I remember we filtered unneeded triplets in predicate-level instead of in image-level during inference, hoping to help you.
I remember we filtered unneeded triplets in predicate-level instead of in image-level during inference, hoping to help you.
i think we do the same, if an image's annotaions have more than one wanted predicates, it will be used, if it has no one wanted predicates, it will not be used.
I remember we filtered unneeded triplets in predicate-level instead of in image-level during inference, hoping to help you.
i think we do the same, if an image's annotaions have more than one wanted predicates, it will be used, if it has no one wanted predicates, it will not be used.
the test dataset is "./open-world/VG-SGG-zs-random-EXPANDED-with-attri.h5"?
but the VG+Cacao test dataset contains other categories of predicates (not only 50 categories), maybe you mean the original vg test dataset?
Sorry, I seem to have evaluated the VG+Cacao dataset, but the valid image (has predicates in target predicate classes) is more than 2262. Then it looks like more than a small amount. We found that the corresponding dictionary in 'zs-random' seems to be contaminated, I updated the idx of base classes and novel classes as follows:
base_classes = [2, 7, 16, 18, 21, 23, 26, 32, 45, 47, 109, 111, 128, 132, 137, 143, 145, 182, 197, 210, 213, 215, 223, 237, 254, 284, 335, 362, 396, 415, 439, 450, 451, 452, 454] novel_classes = [207, 291, 242, 3, 103, 422, 216, 195, 124, 435, 156, 9, 79, 13, 226]

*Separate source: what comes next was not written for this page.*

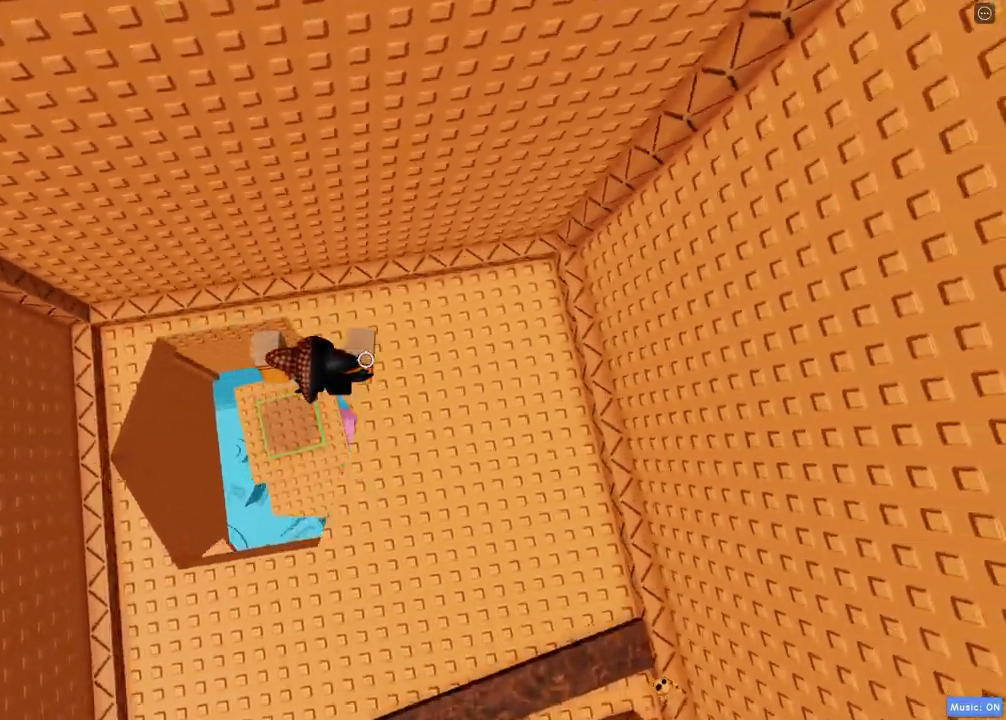
{"keys": ["w"], "events": [[167, "w", "down"], [317, "d", "up"]]}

I will check and update the 'idx_to_predicate' and 'predicate_to_idx' information in the future.
base_classes = [2, 7, 16, 18, 21, 23, 26, 32, 45, 47, 109, 111, 128, 132, 137, 143, 145, 182, 197, 210, 213, 215, 223, 237, 254, 284, 335, 362, 396, 415, 439, 450, 451, 452, 454] novel_classes = [207, 291, 242, 3, 103, 422, 216, 195, 124, 435, 156, 9, 79, 13, 226]
ok, i will retrain this baseline model with this map.

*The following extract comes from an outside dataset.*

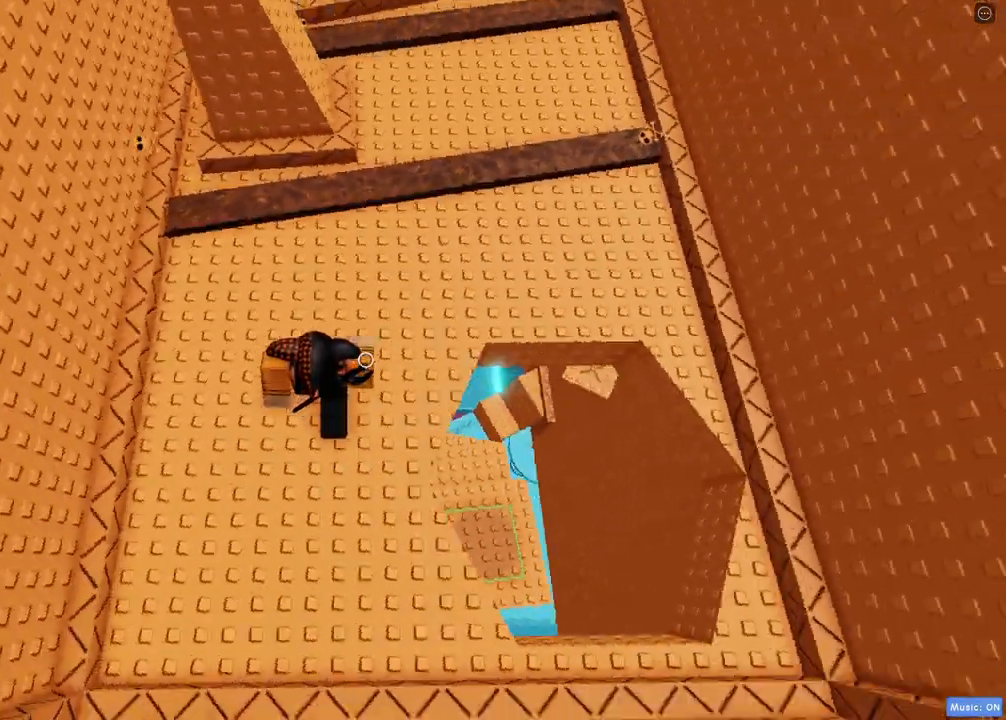
{"keys": ["w"], "events": []}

hi, my motif baseline' recall of base is about 20, novel is about 10, it seems the novel is also a little lower, do you upload the epic model? it seems it is much better than the baseline. By the way, according to what you said before, you used N*N pairs, but according to your paper description, epic seems to perform prompt learning at the triplet-level. I think the amount of calculation is huge on some samples, because for some samples, the number of pairs is huge, how do you solve this problem.
It seems reasonable that a little lower could be caused by the quality of CACAO triplet mapping. According to the next works and other cooperators, we will sort out this part of the code later. Thank you for your understanding.
for some samples, the number of pairs is huge, how do you solve this problem.
For training, we use labeled pairs; while in inference, we perform prompt learning on pseudo-label pairs by removing some candidate samples by confidence. (The overhead is acceptable). By the way, we consider triplet-level only on image-aware prompts and adopt predicate-level on text-aware prompts, thus the overhead is also acceptable.
i just map the openword classes to base and novel classes as: novel_classes = [311, 400, 348, 3, 128, 542, 321, 299, 149, 555, 260, 9, 104, 13, 331] base_classes = [2, 7, 37, 39, 42, 45, 50, 56, 70, 72, 134, 136, 153, 158, 164, 171, 173, 286, 301, 314, 318, 320, 328, 343, 360, 393, 448, 478, 513, 535, 559, 570, 571, 572, 581] and train the baseline model(motifs) using the VG+cacao dataset. but the baseline's base classses' Recall is about 10 lower than your reported results and the novel classes' Recall is 0, can you provide some suggestions for the performance reproduction?